EXERCISE AIM: When you find the word "index" in a line of the entries, please copy the whole line.

RECORDS PROVIDED:
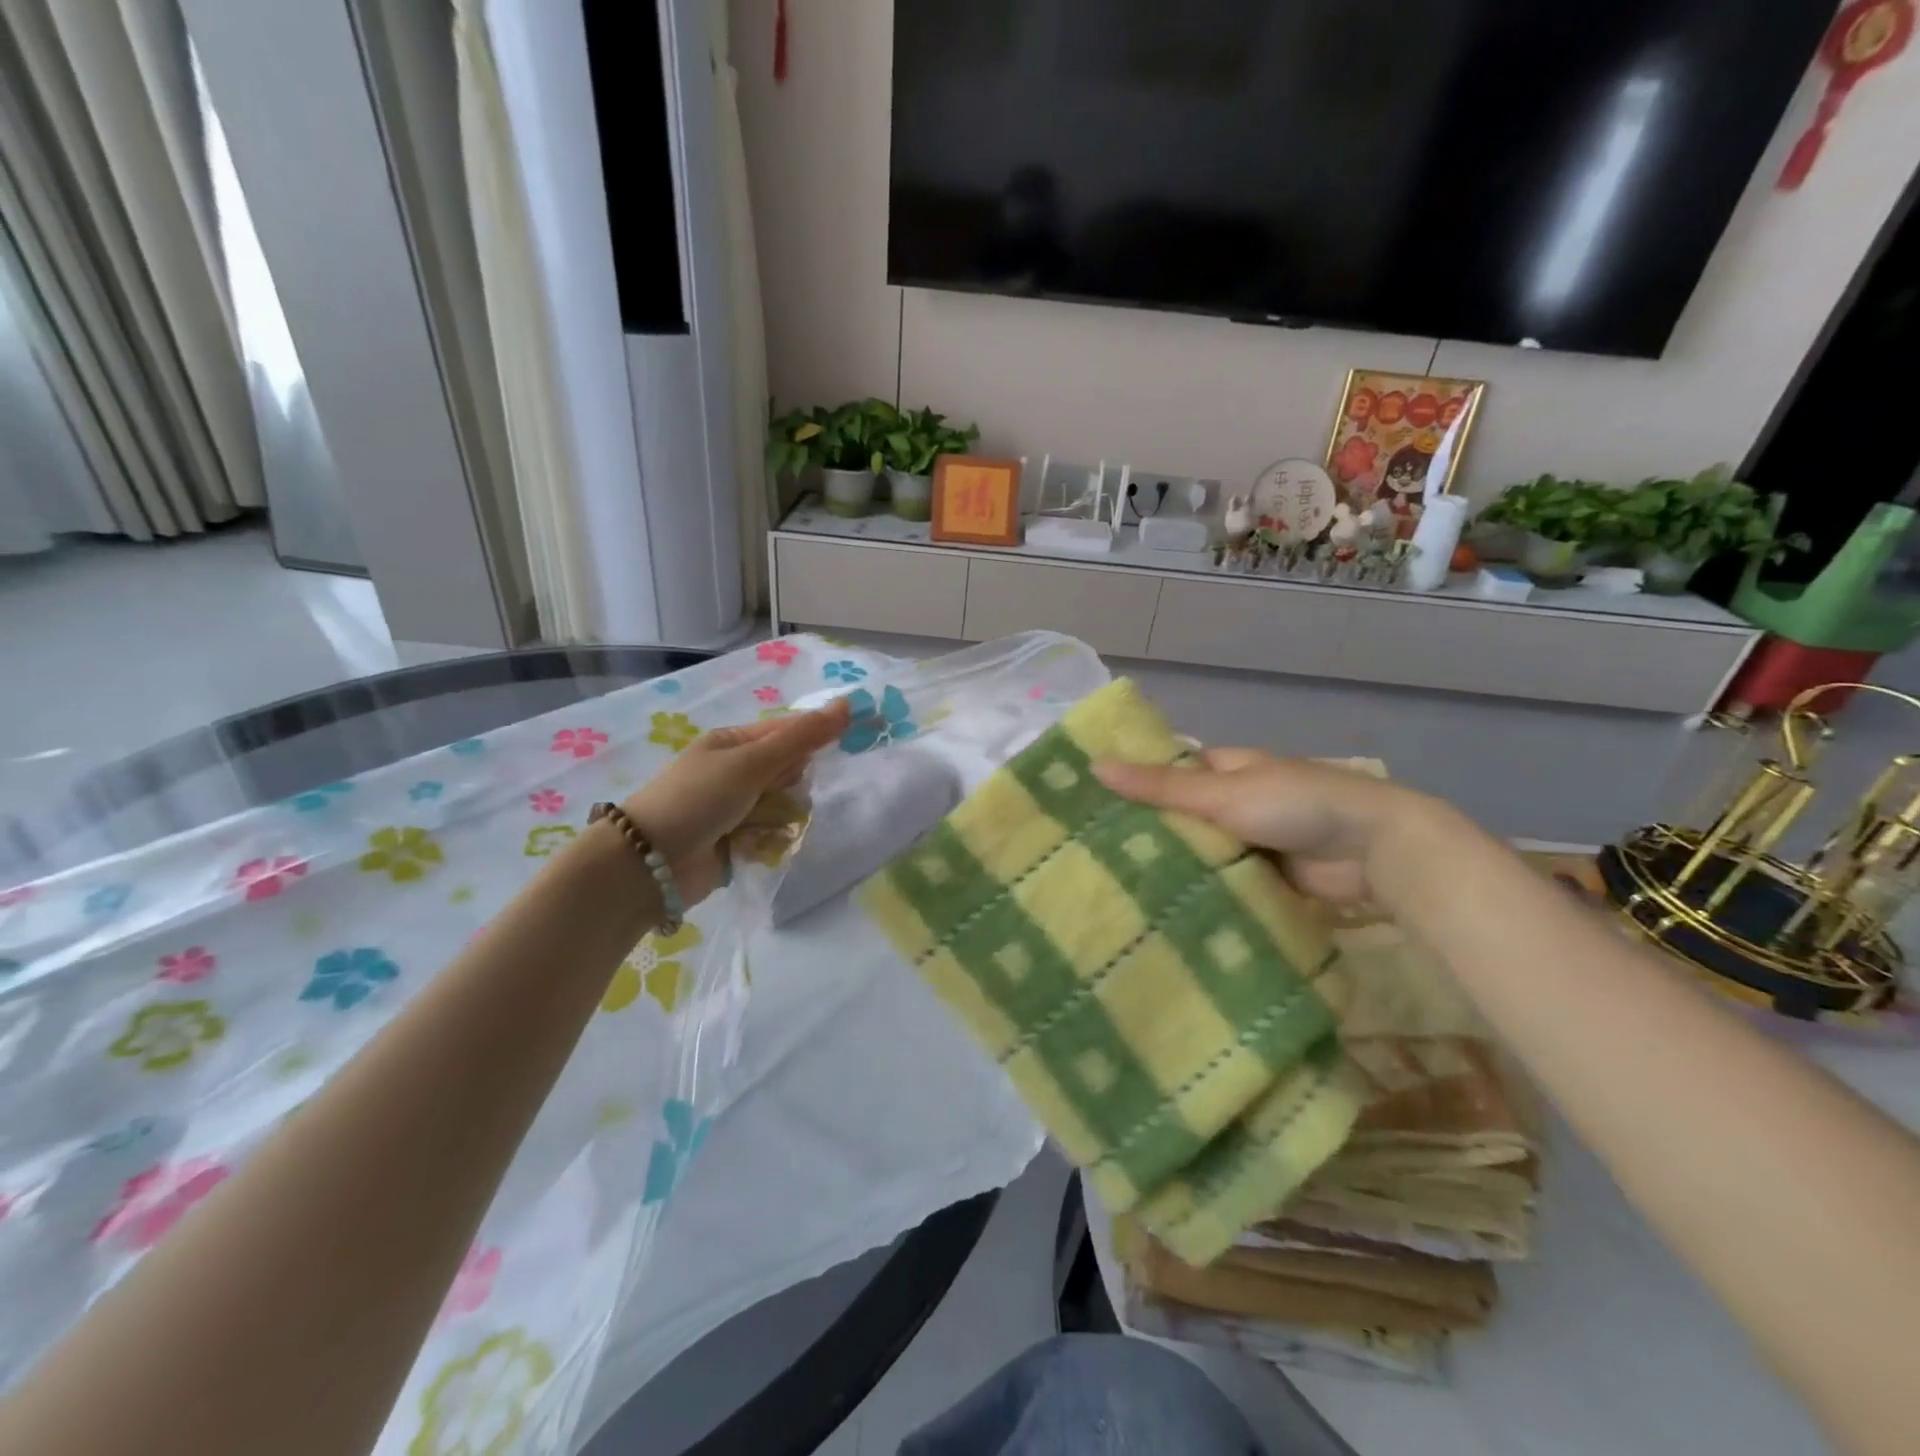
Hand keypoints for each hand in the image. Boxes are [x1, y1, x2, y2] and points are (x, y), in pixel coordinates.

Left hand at [621, 700, 850, 904]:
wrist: (650, 863)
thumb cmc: (699, 799)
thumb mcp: (752, 762)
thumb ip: (802, 737)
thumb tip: (848, 703)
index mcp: (733, 743)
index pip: (788, 731)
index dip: (817, 734)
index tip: (852, 737)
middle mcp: (736, 772)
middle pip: (791, 771)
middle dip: (793, 784)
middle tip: (777, 792)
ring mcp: (737, 808)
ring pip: (786, 805)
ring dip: (782, 816)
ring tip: (763, 826)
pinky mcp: (738, 841)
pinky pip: (774, 835)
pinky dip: (770, 841)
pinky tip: (756, 846)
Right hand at [1093, 748, 1423, 904]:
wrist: (1373, 849)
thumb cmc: (1294, 804)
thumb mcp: (1222, 793)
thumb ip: (1161, 787)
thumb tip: (1095, 766)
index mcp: (1225, 768)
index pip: (1168, 772)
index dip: (1133, 784)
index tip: (1088, 804)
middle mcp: (1234, 801)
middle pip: (1181, 815)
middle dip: (1148, 832)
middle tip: (1089, 855)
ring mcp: (1249, 840)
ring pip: (1199, 852)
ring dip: (1172, 866)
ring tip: (1111, 887)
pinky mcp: (1263, 876)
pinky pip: (1222, 881)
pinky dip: (1200, 890)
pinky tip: (1160, 907)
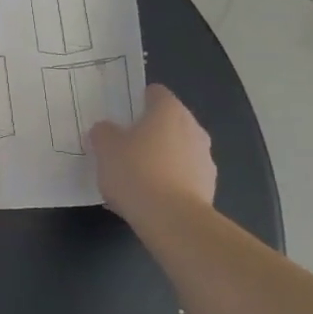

RESPONSE TO THIS TASK:
index mcp: (733, 743)
index pip: (788, 731)
index dip: (817, 734)
index tip: (852, 737)
index mcp: (1225, 768)
index pip: (1168, 772)
index dip: (1133, 784)
index tip: (1088, 804)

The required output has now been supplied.